That helps a lot — Ptarmigan Triffid immediately explains the confusion 👍
You have not used the wrong antenna, only the wrong band name.
Ptarmigan & Triffid (UK Army)
The Ptarmigan system was a modular battlefield trunk communications network used by the British Army from the 1980s onward. It supported multiple radio bearers, not a single band.
TRIFFID specifically was the line-of-sight digital radio bearer, and it operated in L-band, not VHF Band III.
Triffid frequency range
Open technical references and surplus documentation consistently place TRIFFID in the ~1.3–1.5 GHz region, which includes:
- Around 1420 MHz
- Short-range, high-capacity digital battlefield links
- Mast-mounted or vehicle-mounted antennas
- Polarisation often horizontal or configurable
So an antenna from the Ptarmigan Triffid system covering ~1420 MHz is exactly what you’d expect.
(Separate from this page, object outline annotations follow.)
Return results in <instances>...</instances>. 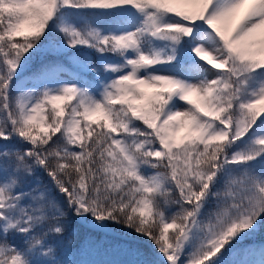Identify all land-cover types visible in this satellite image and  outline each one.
<instances>
[{
	"label": "snow or ice",
	"instance_id": "obj_1",
	"mask_svg": "<svg viewBox=\"0 0 264 264\" xmlns=\"http://www.w3.org/2000/svg\"><path fill=\"white\" fill-rule=\"evenodd\" d=\"M76 222L264 264V0H0V264H98Z\"/></svg>",
	"mask_w": 264,
	"mask_h": 264
},
{
	"label": "trees",
	"instance_id": "obj_2",
	"mask_svg": "<svg viewBox=\"0 0 264 264\" xmlns=\"http://www.w3.org/2000/svg\"><path fill=\"white\" fill-rule=\"evenodd\" d=\"M73 227L76 230V235L74 236V245L76 247L84 246L89 247L88 245L91 243L94 246L89 247L90 249L95 250H104L105 257L102 255L98 261L100 264H106V262H113V261H128L136 259L135 257L131 255H127L124 252L120 251L115 247V239L114 237L119 236V233L115 232L113 229H110L112 231H109L112 233L110 236H105L104 233L99 232H92L88 228L84 227L81 223L76 222L74 223ZM256 242L259 243L261 241H264V231L259 233L256 236ZM245 243H252V241H245ZM151 242L149 241L145 246L144 250L146 253L145 258L147 259H155V255L153 254V250L150 247ZM79 249V248H78Z\"/></svg>",
	"mask_w": 264,
	"mask_h": 264
},
{
	"label": "rangeland",
	"instance_id": "obj_3",
	"mask_svg": "<svg viewBox=\"0 0 264 264\" xmlns=\"http://www.w3.org/2000/svg\"><path fill=\"white\" fill-rule=\"evenodd\" d=\"M107 231H112L110 229H108ZM74 249H78V248H81L80 247H76V246H73ZM106 256L105 253H104V250H95V249H90L89 247H84L83 246V250L79 253V257L78 258H81V259H84V260H91V261H95V262H98V259L101 257V256ZM116 261V260H115ZM113 261V262H115ZM112 262V261H111Z\"/></svg>",
	"mask_w": 264,
	"mask_h": 264
}]
</instances>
Why it sometimes gets called “Band 3”
This is where the confusion comes from:
- “Band 3” in Ptarmigan documentation does NOT mean UK VHF Band III
- It often meant:
- Bearer 3
- Radio Type 3
- Configuration Band 3
- Military systems frequently reuse “band” as an internal system designation, not an RF spectrum definition
Civilian surplus listings then repeat “Band 3” without context.
What your antenna really is
In correct RF terms, your aerial is:
- L-band antenna
- ~21 cm wavelength
- Designed for Ptarmigan Triffid LOS digital links
- Very suitable for 1420 MHz hydrogen-line work
Given your radio astronomy background, this is actually a very nice bit of surplus to have — Triffid hardware was well-engineered, low-loss, and broadband by military standards.